According to Kratz, at trial and in his book, Halbach thought Avery was “creepy,” because on Oct. 10, a 46-degree day, he answered the door clad only in a small white towel. The former prosecutor follows that narrative on page 23, with claims that Teresa did not want to return to Avery’s because she was uncomfortable.

“Mr. Kratz’s assertions are false,” Zellner alleges. “There is no evidence that this incident occurred on October 10, 2005; Ms. Halbach thought it was ‘creepy’; (or) she told coworkers that she did not want to return. No one reported that Ms. Halbach did not want to go back to the Avery property.”

In fact, Zellner said police were told the opposite. According to Auto Trader employee Rachel Higgs, Halbach said she was not uncomfortable around Avery and referred to him as “harmless.”

Pliszka, who never met Halbach in person, testified that the towel incident occurred “around October 10.” During cross examination, she told Dean Strang she was not sure of the exact date.

Cat Killer?

Although Making a Murderer only touched on details of a 1982 incident of animal cruelty for which Avery did nine months in jail, Kratz writes on page 29 of Avery that Steven soaked a cat in gas and oil and tossed it into a bonfire.

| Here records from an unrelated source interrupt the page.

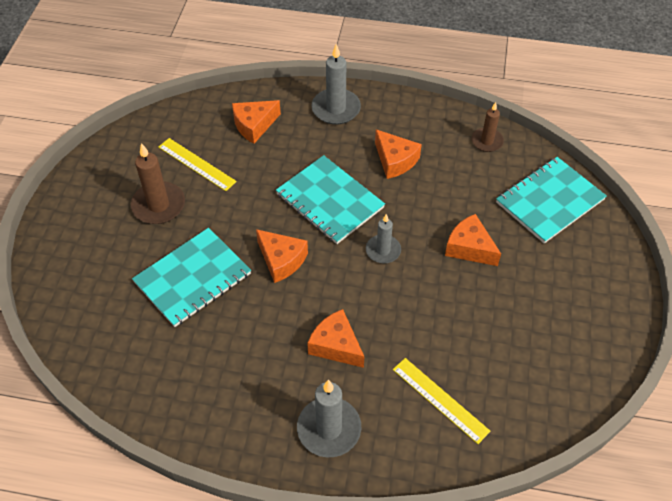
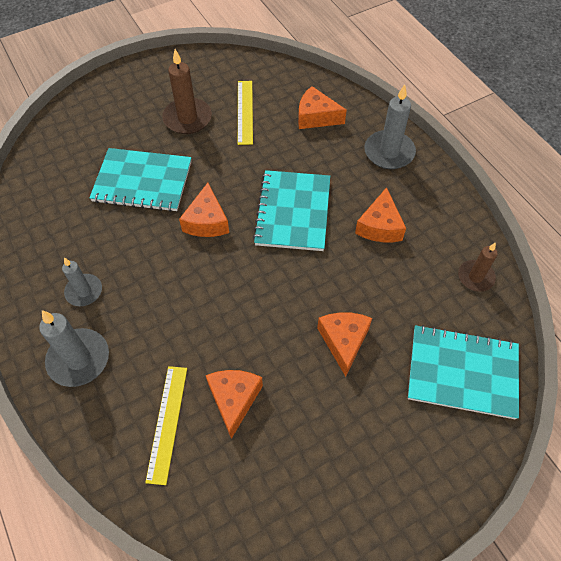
camera: 50 degrees right, 5 degrees up
orange cheese [307,309,364,368] -> orange cheese moved to [206,370,263,439]
grey candle [366,214,401,263] -> grey candle moved to [62,258,102,306]

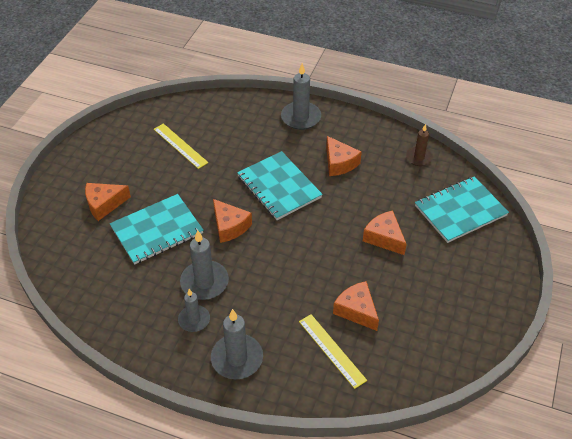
camera: 40 degrees left, 10 degrees down
brown candle [162,49,212,134] -> none
orange cheese [298,86,347,129] -> orange cheese moved to [85,183,131,221]
none -> grey candle [180,230,229,300]

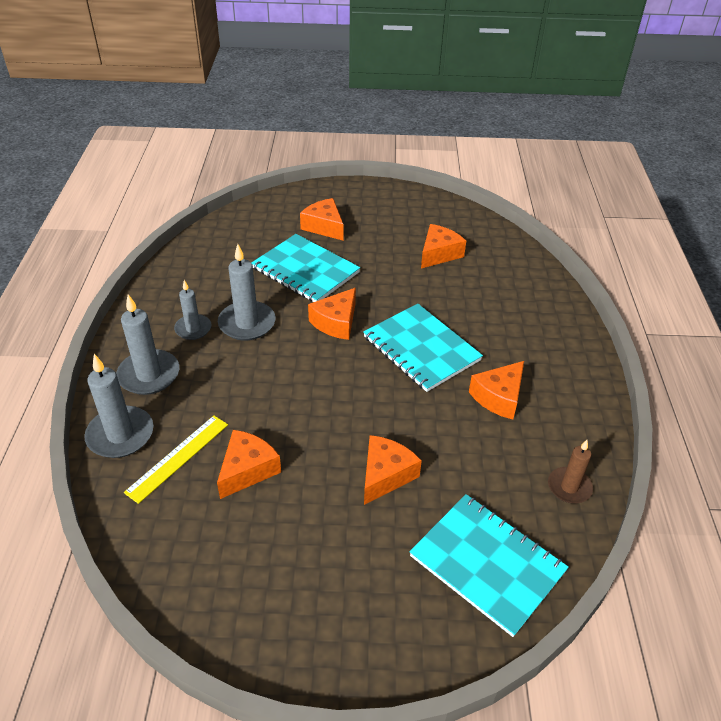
camera: 70 degrees right, 5 degrees down
yellow ruler [153,123,209,169] -> orange cheese [421,224,466,269]
turquoise notebook [237,151,323,220] -> turquoise notebook turned 75 degrees counterclockwise [363,304,483,392]
grey candle [281,63,321,130] -> grey candle moved to [84,354,153,458]

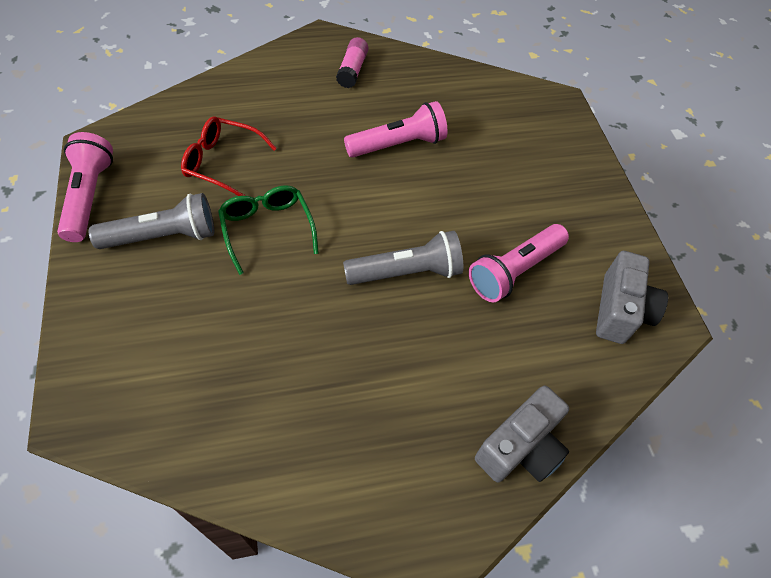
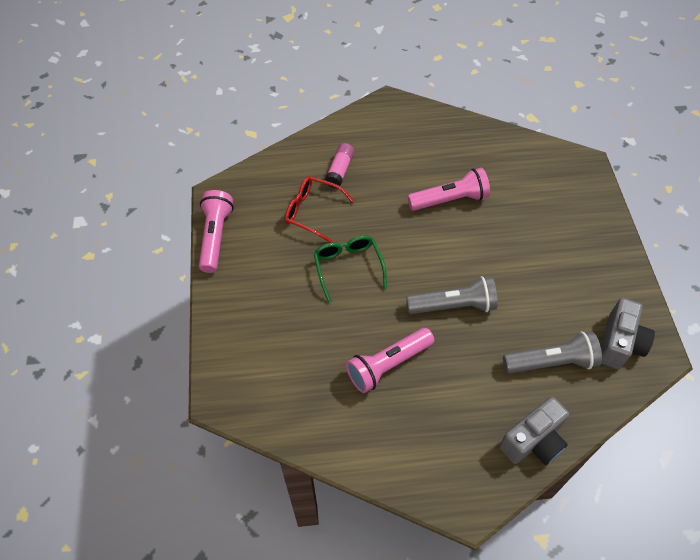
camera: 10 degrees right, 0 degrees up
grey flashlight [89,193,214,249] -> grey flashlight moved to [503,331,602,374]
pink glue stick [336,37,369,88] -> pink glue stick moved to [325,143,354,188]
pink flashlight [469,224,569,302] -> pink flashlight moved to [346,328,434,393]

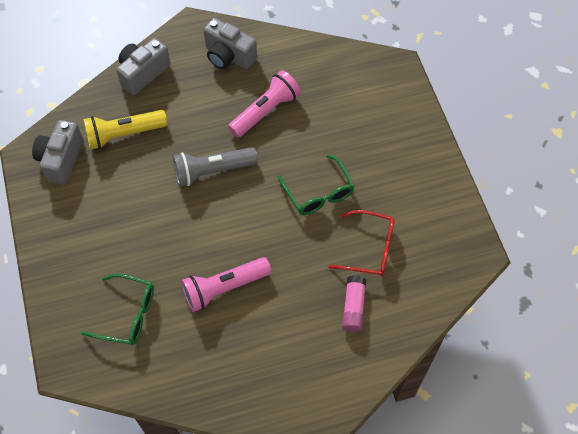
camera: 170 degrees right, 5 degrees up
pink flashlight [199,190,234,273] -> none
grey flashlight [503,331,602,374] -> yellow flashlight [83,110,168,150]
none -> green glasses [81,274,154,345]
none -> grey camera [204,18,257,69]

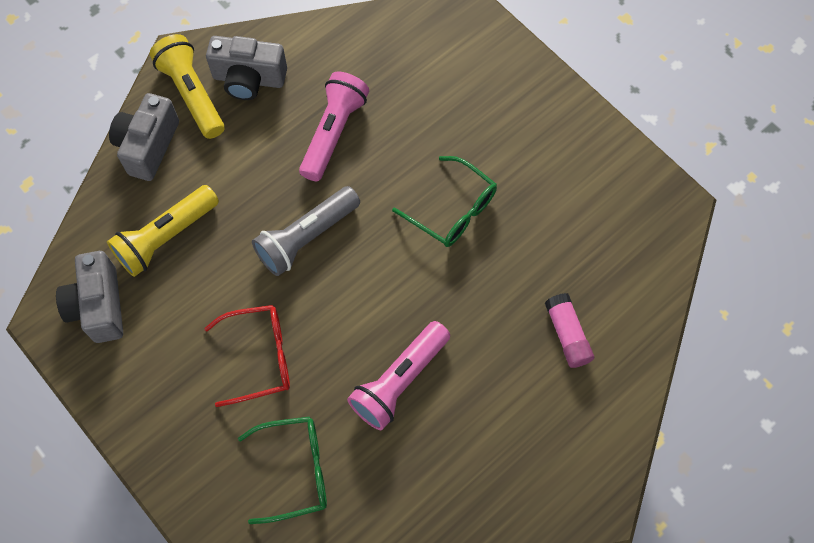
camera: 25 degrees left, 5 degrees up
red glasses [328,210,395,276] -> red glasses moved to [204,305,290,407]
none -> yellow flashlight [150,34,225,139]

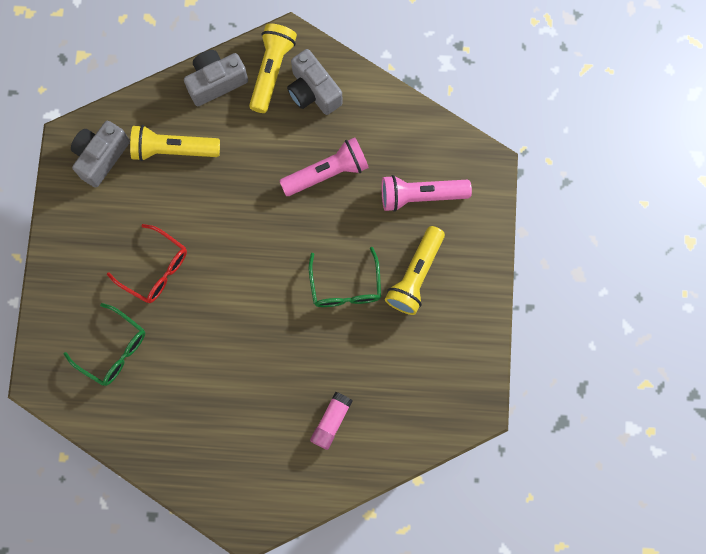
camera: 45 degrees right, 10 degrees up
grey flashlight [252,186,360,276] -> none
pink flashlight [347,321,450,430] -> pink flashlight moved to [382,175,472,212]
none -> yellow flashlight [385,226,445,315]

“It jumped off and ran around the yard, still ablaze, until Avery caught the cat, applied additional fuel, and threw it back on,” Kratz writes.

That’s not the way it happened, Zellner says. Avery was involved — there is no denying that. What she claims is that Kratz has misstated the facts, and that Steven, who was 20 at the time, was not the one who threw the animal into the fire. According to a 2006 motion by the state to allow a statement about the incident, Avery’s friend, a man named Jerry Yanda, was the cat thrower. The jury, however, did not hear the statement.

“The trial judge ruled this evidence inadmissible because it has ‘zero probative value,'” Zellner said.

Other incidents Zellner says are misstated in Kratz’s book include an alleged sexual assault involving a minor and Steven Avery and a reported phone call between Steven and Halbach’s roommate she said never happened.

Zellner said if she takes action against Kratz or his publisher, it would not be her first time bringing a civil complaint against a former prosecutor.

Ken Kratz did not respond to the Inquisitr’s request for comment by press time.